▸ Dataset
Segment Open

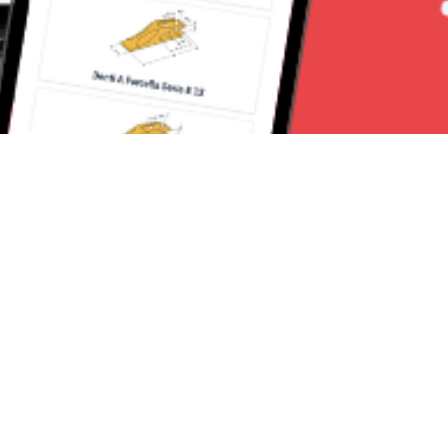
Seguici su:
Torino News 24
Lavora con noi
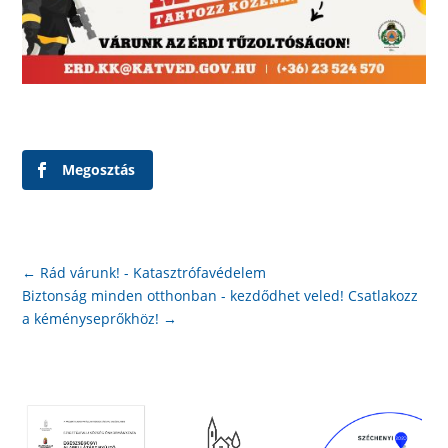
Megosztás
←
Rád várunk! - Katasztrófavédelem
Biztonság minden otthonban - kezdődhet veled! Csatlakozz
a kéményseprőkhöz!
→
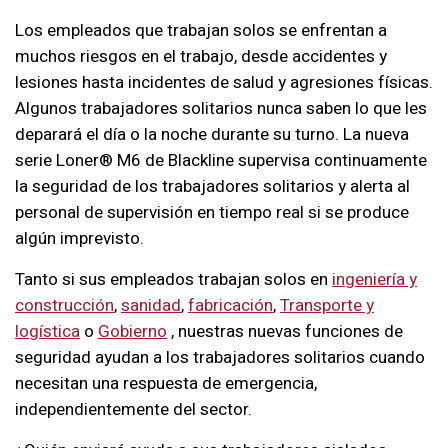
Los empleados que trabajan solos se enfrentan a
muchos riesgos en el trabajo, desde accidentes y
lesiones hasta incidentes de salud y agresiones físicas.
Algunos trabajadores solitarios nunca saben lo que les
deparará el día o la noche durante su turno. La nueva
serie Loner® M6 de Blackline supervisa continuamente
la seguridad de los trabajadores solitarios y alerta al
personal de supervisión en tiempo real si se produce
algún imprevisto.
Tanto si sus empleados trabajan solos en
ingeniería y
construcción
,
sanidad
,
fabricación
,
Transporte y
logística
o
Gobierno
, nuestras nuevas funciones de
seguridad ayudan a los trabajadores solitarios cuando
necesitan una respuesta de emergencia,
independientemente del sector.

Segment Closed
Segment Open

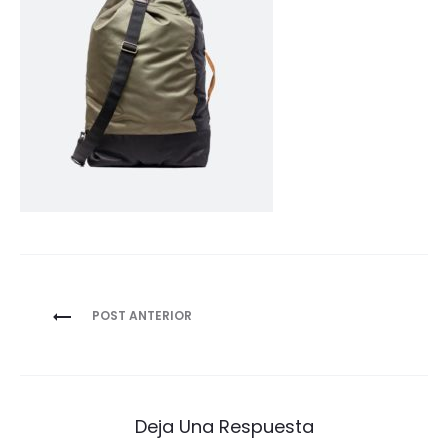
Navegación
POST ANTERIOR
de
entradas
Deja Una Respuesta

Segment Closed

▸ Problem to solve
Can you reproduce, word for word, the text in the records from the line containing "Los empleados que" through the line containing "seguridad ayudan a", with both of those lines included?

▸ Written solution
Los empleados que trabajan solos se enfrentan a
muchos riesgos en el trabajo, desde accidentes y
lesiones hasta incidentes de salud y agresiones físicas.
Algunos trabajadores solitarios nunca saben lo que les
deparará el día o la noche durante su turno. La nueva
serie Loner® M6 de Blackline supervisa continuamente
la seguridad de los trabajadores solitarios y alerta al
personal de supervisión en tiempo real si se produce
algún imprevisto.
Tanto si sus empleados trabajan solos en
ingeniería y
construcción
,
sanidad
,
fabricación
,
Transporte y
logística
o
Gobierno
, nuestras nuevas funciones de
seguridad ayudan a los trabajadores solitarios cuando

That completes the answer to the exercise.